By asking questions and listening, you can convey to the other party that you are invested in finding a mutually satisfying solution. This approach can also help you understand the other party’s concerns and underlying motivations. It is only by gathering this information that you can effectively come up with a solution that works for both sides.

Involve Your Counterpart in Finding a Solution

When dealing with hard bargainers, changing the game “from face-to-face confrontation into side-by-side problem-solving” can be highly effective. This approach involves restructuring the alignment of typical negotiations. Instead of trying to convince your counterpart to agree with your proposal, try presenting a few options and work through the reasoning behind each of them.

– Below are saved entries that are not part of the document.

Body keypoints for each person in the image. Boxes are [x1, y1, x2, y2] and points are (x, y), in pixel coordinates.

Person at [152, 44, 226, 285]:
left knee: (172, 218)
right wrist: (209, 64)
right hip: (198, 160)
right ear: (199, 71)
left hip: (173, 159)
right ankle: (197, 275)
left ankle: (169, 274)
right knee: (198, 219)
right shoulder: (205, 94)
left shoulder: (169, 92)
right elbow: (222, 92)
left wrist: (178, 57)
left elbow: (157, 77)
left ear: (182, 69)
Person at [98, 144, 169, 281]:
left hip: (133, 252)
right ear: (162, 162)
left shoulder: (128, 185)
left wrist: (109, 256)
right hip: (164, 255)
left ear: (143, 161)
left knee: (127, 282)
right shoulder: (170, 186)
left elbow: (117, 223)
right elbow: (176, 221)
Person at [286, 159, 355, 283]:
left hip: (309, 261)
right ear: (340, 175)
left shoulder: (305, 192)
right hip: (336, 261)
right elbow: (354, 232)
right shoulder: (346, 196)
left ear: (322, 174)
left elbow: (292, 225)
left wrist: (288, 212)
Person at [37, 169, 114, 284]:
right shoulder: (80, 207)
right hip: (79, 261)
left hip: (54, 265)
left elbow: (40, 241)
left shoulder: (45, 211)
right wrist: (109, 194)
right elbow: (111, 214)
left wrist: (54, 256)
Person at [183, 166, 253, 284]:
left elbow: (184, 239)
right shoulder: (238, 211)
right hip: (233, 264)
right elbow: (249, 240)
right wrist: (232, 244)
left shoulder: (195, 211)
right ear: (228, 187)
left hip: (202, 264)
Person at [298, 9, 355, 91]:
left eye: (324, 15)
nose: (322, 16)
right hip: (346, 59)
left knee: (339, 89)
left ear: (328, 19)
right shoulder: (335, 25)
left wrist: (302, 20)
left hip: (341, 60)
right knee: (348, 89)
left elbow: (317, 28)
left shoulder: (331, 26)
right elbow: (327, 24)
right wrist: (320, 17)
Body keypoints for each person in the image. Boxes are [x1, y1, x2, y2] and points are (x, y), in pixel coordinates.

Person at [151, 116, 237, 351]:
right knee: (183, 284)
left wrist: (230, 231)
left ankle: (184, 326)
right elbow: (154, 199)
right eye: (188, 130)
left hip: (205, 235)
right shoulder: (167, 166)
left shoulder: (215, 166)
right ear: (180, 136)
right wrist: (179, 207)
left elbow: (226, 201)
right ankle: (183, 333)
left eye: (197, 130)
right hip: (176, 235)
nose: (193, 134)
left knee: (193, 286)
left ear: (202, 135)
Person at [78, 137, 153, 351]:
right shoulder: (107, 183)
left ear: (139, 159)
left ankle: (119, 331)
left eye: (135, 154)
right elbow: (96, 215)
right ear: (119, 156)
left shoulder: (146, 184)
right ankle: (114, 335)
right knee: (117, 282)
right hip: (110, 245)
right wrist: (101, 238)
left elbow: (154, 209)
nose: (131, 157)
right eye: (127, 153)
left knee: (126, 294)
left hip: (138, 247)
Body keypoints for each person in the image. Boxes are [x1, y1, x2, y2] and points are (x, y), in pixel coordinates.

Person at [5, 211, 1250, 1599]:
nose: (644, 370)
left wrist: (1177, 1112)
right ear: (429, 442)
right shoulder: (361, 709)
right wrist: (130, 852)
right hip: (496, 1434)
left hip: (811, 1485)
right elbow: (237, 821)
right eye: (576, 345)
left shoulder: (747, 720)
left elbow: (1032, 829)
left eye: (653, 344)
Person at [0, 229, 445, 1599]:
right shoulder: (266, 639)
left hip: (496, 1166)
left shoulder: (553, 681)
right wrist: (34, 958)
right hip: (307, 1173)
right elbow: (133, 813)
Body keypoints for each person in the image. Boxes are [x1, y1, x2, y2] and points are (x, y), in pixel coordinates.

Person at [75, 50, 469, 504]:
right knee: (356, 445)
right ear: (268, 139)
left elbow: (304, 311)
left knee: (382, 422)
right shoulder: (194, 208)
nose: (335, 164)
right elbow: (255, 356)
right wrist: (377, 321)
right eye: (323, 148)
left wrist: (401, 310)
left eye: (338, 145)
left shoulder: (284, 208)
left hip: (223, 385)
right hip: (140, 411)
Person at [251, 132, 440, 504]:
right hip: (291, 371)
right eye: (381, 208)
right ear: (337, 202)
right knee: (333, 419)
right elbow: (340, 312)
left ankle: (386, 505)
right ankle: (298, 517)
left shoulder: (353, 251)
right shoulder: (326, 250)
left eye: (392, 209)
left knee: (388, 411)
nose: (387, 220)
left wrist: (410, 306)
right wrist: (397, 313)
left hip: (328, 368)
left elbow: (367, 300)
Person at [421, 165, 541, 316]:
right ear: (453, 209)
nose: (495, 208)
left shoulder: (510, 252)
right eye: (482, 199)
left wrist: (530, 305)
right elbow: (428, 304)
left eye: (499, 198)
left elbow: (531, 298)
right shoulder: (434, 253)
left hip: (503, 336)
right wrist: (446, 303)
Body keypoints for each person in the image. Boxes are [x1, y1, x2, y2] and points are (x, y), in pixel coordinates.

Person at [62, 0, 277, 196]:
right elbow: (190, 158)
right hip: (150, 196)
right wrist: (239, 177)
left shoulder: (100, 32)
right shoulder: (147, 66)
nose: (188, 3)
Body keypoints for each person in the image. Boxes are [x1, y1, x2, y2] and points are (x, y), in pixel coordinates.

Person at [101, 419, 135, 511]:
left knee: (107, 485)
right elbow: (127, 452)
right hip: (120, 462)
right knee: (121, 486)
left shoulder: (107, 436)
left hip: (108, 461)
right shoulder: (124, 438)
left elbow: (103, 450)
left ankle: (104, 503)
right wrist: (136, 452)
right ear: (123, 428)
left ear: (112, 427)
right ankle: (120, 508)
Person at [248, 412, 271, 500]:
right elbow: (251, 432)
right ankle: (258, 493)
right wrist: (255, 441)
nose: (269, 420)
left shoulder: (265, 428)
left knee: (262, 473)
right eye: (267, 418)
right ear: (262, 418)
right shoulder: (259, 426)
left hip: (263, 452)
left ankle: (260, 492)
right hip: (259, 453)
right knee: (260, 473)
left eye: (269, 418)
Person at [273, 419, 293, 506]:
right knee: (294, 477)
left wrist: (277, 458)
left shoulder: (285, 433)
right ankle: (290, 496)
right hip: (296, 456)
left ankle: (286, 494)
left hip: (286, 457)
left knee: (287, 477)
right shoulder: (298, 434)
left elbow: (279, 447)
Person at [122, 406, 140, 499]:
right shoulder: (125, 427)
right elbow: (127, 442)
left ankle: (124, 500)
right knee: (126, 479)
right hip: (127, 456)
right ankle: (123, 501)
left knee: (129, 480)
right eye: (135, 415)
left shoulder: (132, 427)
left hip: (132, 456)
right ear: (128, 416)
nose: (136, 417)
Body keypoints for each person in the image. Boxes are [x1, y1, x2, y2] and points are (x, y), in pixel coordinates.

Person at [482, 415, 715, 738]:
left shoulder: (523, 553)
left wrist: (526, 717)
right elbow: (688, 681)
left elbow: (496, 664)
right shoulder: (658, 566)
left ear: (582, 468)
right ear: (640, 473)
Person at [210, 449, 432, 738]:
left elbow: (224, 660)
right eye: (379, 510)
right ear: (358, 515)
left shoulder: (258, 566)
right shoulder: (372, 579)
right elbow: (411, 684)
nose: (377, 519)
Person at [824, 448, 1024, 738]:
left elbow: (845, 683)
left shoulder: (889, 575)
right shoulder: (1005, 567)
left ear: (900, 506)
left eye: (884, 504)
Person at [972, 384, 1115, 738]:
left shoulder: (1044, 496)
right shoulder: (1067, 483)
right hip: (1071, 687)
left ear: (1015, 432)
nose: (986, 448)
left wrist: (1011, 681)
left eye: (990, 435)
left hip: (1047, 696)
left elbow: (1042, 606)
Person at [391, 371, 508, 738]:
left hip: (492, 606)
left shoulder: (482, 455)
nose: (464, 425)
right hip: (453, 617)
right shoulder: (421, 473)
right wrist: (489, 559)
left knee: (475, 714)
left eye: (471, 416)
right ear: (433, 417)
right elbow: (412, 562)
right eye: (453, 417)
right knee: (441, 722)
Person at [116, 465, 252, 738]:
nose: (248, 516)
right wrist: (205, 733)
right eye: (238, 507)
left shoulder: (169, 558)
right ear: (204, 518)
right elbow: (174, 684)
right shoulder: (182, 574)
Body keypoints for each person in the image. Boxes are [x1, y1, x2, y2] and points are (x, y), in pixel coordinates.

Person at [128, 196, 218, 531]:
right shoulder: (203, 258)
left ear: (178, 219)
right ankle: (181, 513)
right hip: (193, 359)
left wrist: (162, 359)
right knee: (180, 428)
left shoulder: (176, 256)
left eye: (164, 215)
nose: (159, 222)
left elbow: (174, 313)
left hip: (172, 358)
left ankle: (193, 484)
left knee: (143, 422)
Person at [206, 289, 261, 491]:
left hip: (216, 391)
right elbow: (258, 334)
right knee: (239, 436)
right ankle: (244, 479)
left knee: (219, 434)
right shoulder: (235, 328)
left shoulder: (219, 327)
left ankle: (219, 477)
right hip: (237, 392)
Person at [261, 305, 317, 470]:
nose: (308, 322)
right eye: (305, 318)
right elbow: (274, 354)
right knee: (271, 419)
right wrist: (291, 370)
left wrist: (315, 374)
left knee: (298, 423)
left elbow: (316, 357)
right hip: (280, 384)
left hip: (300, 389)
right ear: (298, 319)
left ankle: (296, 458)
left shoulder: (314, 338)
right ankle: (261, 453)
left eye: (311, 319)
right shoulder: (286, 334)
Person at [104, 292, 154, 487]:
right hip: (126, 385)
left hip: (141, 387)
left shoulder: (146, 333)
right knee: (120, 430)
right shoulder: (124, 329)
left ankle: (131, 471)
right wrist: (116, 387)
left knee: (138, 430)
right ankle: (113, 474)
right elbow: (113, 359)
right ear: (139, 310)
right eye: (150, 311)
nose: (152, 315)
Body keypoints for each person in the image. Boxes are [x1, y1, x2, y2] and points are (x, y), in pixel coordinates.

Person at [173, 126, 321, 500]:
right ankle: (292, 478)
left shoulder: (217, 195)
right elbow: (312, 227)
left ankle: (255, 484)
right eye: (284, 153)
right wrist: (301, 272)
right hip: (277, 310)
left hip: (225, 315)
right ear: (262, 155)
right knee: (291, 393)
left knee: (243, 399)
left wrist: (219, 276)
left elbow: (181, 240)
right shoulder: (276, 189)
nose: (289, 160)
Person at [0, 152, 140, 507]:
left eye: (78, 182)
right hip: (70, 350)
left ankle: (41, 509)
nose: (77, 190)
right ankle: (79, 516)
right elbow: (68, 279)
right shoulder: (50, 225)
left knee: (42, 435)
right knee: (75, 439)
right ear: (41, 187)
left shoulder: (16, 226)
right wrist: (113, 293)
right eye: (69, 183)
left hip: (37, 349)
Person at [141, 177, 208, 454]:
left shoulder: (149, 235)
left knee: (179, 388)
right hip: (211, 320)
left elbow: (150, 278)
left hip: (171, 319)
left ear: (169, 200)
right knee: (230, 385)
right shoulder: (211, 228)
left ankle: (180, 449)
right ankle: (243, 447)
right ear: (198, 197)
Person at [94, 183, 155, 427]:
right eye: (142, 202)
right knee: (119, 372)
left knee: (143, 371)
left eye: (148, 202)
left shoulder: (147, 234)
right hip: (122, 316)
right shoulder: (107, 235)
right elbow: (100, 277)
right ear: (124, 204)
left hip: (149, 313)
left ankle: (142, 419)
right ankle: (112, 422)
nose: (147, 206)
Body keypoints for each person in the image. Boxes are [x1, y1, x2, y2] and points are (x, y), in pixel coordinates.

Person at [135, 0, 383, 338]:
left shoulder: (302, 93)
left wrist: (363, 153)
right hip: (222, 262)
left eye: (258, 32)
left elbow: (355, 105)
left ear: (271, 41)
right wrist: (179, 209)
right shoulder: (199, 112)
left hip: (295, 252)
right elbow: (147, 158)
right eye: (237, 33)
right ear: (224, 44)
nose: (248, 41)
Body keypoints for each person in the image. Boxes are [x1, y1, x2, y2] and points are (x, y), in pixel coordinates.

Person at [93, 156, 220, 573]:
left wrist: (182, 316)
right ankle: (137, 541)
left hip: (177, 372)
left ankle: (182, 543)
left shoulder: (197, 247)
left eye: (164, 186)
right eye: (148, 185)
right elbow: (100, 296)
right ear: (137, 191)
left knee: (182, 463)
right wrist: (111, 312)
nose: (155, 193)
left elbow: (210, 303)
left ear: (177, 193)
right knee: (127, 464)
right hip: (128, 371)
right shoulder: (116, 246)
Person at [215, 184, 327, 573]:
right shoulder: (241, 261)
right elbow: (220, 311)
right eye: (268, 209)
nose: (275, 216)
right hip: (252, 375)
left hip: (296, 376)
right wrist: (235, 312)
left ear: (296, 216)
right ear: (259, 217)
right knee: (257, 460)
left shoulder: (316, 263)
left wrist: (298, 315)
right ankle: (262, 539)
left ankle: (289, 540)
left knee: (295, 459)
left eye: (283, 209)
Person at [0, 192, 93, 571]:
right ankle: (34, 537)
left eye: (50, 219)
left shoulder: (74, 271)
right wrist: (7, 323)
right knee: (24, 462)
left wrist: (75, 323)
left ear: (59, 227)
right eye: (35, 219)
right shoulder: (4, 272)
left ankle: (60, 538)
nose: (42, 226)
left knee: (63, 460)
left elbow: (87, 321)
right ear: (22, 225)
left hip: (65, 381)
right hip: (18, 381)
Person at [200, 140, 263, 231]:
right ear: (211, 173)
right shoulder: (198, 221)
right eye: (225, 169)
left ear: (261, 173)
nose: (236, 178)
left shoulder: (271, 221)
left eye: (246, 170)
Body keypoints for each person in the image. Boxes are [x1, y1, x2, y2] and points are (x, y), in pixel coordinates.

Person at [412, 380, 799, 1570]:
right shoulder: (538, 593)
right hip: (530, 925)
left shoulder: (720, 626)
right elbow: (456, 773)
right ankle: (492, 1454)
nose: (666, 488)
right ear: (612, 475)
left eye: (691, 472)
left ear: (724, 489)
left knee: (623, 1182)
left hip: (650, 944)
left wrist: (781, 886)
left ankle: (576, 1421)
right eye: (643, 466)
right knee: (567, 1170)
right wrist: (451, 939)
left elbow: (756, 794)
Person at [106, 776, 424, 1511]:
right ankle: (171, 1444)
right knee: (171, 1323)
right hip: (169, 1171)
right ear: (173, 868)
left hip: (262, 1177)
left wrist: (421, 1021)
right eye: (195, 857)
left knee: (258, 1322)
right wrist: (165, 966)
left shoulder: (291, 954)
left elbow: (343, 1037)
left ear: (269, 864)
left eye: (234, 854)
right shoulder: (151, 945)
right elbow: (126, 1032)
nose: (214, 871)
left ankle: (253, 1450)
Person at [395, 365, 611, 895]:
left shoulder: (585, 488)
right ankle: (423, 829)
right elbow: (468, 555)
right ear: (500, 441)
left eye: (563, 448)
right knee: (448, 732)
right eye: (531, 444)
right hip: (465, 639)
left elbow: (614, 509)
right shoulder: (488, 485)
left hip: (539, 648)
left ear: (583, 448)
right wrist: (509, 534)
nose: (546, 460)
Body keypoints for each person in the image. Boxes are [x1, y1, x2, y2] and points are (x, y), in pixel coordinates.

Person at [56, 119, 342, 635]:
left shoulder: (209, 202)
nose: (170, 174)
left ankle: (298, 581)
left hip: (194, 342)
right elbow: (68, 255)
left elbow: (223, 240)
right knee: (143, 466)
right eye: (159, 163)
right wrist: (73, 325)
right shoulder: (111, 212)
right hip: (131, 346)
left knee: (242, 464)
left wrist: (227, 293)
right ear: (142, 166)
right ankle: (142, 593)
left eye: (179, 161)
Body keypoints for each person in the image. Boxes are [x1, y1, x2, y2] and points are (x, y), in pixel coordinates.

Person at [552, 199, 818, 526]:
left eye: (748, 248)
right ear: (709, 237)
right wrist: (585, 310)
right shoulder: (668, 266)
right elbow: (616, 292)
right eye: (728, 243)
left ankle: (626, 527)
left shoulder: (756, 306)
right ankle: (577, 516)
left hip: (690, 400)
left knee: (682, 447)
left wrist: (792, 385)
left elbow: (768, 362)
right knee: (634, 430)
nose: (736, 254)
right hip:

By allowing your counterpart to participate in the problem-solving process, you are creating an environment where they feel respected and heard. This process can build trust and rapport between parties, leading to a more positive and productive outcome.

Keep Aggression at Bay

Aggression has been shown to not only be unproductive but can also hamper the negotiation process. Instead, try to remain calm and collected throughout the negotiation process. William Ury, co-founder of Harvard Law School’s Program on Negotiation, suggests taking yourself mentally to a place where you can look down objectively on the dispute and plan your response. Removing your emotions from the situation can help to diffuse high-stress situations and lead to a more productive conversation.

Last-Ditch Efforts

Even after all of the preparation and effective strategies, sometimes negotiations can still be difficult. Here are some last-ditch efforts that might help:

Loop in Others

If you can’t seem to make any headway, sometimes it can be helpful to loop others into the process. Whether you CC relevant people or invite third parties to the meeting, you are creating documentation of your good-faith efforts to come up with an agreement. Additionally, holding the other party accountable for his or her actions can help to change the tone of the conversation. People are less likely to act unreasonably or disrespectful when there is another set of eyes on the situation.

Preserve the Relationship

Negotiation is not just about accomplishing what you came to do; it is also about preserving the relationship. Even if an agreement is not reached, concluding on an amicable note will help with future negotiations. Expressing genuine appreciation or even a little humor can go a long way. As Chris Voss advises, “Never be mean to someone who can hurt you by doing nothing. If you’re good, they’ll be delighted to do for you whatever they can. A playful, enjoyable attitude gives you latitude.”


Negotiation can be a challenging process, especially when faced with difficult counterparts. However, with the right strategies in place, individuals can achieve positive outcomes and maintain important relationships. By being prepared, generous, and focused on the other party’s needs, individuals can move towards a mutually satisfying outcome for both parties.